There is a monument now to commemorate The Secret War and those who served in it. Even in naming it, the war remains unidentified. But there is a monument at Arlington Cemetery; a piece of granite validation.

She didn’t stay in the suburbs. My parents divorced. She moved to an island. She taught in universities. She wandered the world. She retired and has wandered farther. She moved to the Middle East. She is headed for Asia next. She teaches in distant universities. She will always wander. She found her way.

My mother is not the only person who has been in a secret war. Some are announced years later. Some are never seen. We see each other living quiet lives and smiling quiet smiles and assume that this is everything this person has ever been. We see people not quite fit but we don’t see them scanning the horizon for dangers and wonders unknown to us.

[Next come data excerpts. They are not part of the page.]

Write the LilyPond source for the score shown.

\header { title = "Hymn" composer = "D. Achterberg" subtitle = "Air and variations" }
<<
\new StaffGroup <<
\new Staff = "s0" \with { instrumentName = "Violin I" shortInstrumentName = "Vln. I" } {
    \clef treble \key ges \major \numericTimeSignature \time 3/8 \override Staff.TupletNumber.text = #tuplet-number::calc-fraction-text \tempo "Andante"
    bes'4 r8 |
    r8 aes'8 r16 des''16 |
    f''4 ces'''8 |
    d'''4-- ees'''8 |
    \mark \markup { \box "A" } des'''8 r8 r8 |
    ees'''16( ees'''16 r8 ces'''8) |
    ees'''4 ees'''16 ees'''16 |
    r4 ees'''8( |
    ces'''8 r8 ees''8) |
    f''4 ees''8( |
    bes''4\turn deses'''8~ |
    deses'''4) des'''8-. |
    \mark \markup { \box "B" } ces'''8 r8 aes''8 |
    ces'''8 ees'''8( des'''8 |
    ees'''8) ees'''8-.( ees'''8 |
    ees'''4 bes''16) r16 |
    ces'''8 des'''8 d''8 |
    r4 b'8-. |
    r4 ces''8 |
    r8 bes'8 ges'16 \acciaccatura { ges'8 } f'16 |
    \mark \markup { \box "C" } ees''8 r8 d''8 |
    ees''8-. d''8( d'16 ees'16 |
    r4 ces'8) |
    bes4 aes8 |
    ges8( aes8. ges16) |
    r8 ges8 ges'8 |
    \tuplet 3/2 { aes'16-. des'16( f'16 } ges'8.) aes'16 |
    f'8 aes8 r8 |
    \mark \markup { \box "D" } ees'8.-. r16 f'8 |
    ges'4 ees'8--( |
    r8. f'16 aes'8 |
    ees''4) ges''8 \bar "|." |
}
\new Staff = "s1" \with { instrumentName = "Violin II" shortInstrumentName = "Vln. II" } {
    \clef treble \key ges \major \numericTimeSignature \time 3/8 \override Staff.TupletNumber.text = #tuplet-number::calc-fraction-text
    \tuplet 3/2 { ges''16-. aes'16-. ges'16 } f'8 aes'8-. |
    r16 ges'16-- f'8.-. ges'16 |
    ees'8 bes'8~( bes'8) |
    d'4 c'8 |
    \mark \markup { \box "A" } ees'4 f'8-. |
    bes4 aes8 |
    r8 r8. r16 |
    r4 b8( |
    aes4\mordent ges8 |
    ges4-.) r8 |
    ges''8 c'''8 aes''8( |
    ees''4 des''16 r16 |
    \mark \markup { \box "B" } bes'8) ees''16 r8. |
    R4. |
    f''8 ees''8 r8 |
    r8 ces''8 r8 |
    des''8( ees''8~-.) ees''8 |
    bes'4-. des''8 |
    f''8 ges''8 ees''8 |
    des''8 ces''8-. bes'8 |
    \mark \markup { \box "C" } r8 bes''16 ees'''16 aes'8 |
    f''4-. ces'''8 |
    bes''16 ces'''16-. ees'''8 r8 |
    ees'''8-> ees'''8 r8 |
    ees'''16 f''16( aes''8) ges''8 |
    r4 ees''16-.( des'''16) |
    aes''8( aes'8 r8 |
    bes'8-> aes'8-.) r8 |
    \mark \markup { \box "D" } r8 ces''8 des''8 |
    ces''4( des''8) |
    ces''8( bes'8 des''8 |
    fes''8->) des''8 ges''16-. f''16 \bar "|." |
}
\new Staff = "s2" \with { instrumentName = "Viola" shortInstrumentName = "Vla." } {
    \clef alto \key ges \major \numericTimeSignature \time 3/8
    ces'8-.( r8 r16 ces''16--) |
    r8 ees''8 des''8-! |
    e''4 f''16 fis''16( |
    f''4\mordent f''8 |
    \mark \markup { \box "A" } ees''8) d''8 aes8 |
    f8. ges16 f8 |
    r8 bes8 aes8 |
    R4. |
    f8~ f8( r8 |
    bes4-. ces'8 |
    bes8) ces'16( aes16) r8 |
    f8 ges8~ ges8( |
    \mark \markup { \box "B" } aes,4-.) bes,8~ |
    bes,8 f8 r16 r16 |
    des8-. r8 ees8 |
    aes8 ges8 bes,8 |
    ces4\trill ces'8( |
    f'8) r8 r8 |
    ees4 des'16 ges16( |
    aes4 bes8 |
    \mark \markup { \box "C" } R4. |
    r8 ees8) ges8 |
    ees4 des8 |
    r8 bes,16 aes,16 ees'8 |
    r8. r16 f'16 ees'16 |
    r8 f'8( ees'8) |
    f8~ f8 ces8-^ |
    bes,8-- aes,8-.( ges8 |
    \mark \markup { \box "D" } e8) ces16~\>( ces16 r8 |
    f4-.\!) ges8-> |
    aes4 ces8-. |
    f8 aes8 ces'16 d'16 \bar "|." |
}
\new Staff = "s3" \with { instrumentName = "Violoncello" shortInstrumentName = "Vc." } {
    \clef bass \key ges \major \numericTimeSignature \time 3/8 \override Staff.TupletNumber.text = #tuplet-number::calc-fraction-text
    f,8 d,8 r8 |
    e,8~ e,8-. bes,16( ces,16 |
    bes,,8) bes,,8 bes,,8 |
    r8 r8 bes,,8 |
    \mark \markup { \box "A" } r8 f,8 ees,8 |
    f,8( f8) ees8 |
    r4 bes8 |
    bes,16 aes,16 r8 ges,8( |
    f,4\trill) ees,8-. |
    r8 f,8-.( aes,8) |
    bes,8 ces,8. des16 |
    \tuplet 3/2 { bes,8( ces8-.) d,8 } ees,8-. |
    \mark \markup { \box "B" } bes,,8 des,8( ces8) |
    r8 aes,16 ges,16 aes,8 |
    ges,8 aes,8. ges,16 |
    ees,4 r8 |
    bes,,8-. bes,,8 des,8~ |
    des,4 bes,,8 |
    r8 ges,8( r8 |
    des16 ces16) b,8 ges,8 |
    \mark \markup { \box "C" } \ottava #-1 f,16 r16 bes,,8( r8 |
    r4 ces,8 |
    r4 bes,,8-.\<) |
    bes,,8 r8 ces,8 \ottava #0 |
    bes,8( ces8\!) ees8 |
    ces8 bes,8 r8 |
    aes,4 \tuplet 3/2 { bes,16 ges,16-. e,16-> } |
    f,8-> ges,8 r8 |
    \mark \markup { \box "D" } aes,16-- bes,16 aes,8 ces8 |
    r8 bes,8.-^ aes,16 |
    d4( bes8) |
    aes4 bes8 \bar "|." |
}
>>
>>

We see people who are quiet or distant but we don’t see the ache in the center they have wrapped themselves around. We don’t see the children they didn’t get to raise or the lonely battles they are fighting.

Ian Maclaren said “Be kind, for everyone you meet is fighting a hard battle” (although it gets erroneously attributed to Plato). This is true. We should be kind. But it is also true that in a world where we yearn for heroes and greatness, we often miss it.

We do not store our heroes the way movies and books do. They do not live apart. There aren’t secret lairs. They live in the suburbs next to you. They sit on the church bench down from you. They mow their lawns and buy milk.

They save us. Then they become part of us. If we let them.